• [Problem]: Report every line of the records below that contains the word "José".

• [Records supplied]:

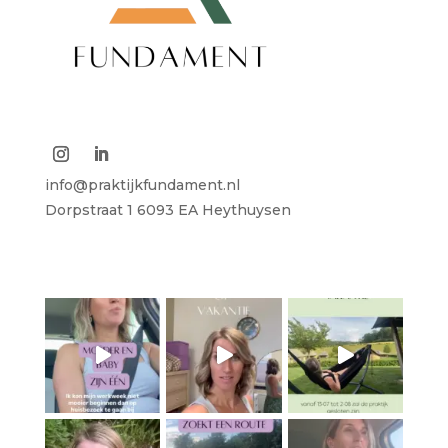
info@praktijkfundament.nl
Dorpstraat 1
6093 EA Heythuysen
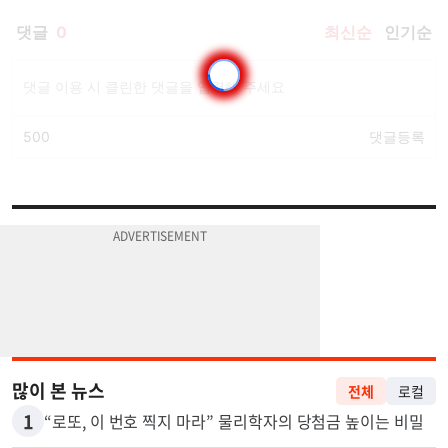
많이 본 뉴스
전체
로컬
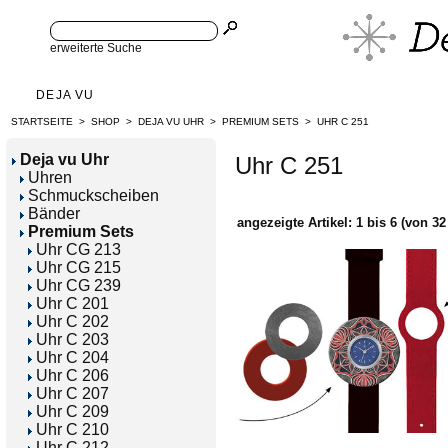
erweiterte Suche
DEJA VU
STARTSEITE
>
SHOP
>
DEJA VU UHR
>
PREMIUM SETS
>
UHR C 251
Deja vu Uhr
Uhr C 251
Uhren
Schmuckscheiben
Bänder
angezeigte Artikel:
1
bis
6
(von
32
Premium Sets
Uhr CG 213
Uhr CG 215
Uhr CG 239
Uhr C 201
Uhr C 202
Uhr C 203
Uhr C 204
Uhr C 206
Uhr C 207
Uhr C 209
Uhr C 210
Uhr C 212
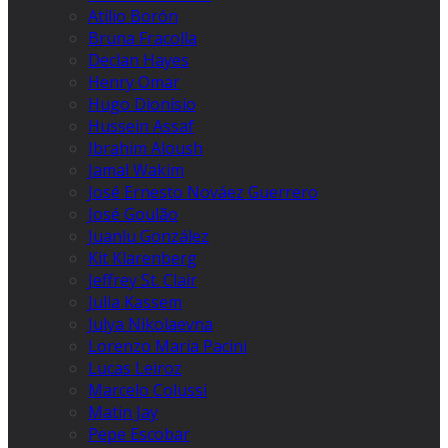
Atilio Borón
Bruna Fracolla
Declan Hayes
Henry Omar
Hugo Dionísio
Hussein Assaf
Ibrahim Aloush
Jamal Wakim
José Ernesto Nováez Guerrero
José Goulão
Juanlu González
Kit Klarenberg
Jeffrey St. Clair
Julia Kassem
Julya Nikolaevna
Lorenzo Maria Pacini
Lucas Leiroz
Marcelo Colussi
Matin Jay
Pepe Escobar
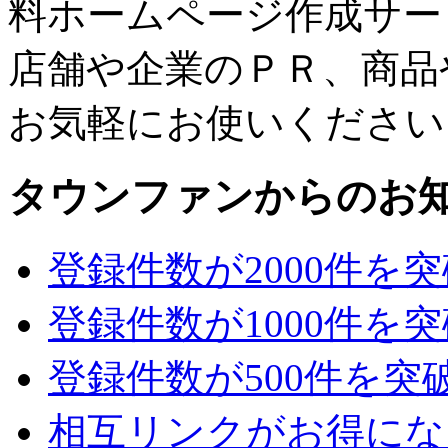
料ホームページ作成サー
店舗や企業のＰＲ、商品
お気軽にお使いください
タウンファンからのお
登録件数が2000件を
登録件数が1000件を
登録件数が500件を突
相互リンクがお得にな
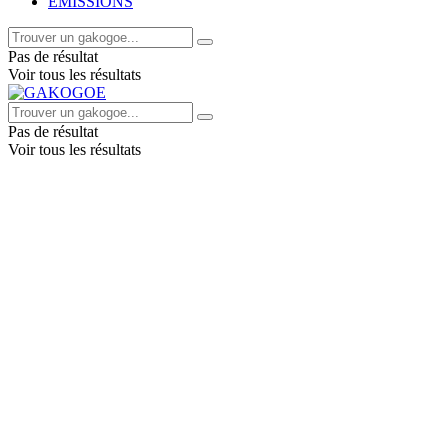
EMISSIONS
Pas de résultat
Voir tous les résultats
Pas de résultat
Voir tous les résultats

• [Task answer]:
José Ernesto Nováez Guerrero
José Goulão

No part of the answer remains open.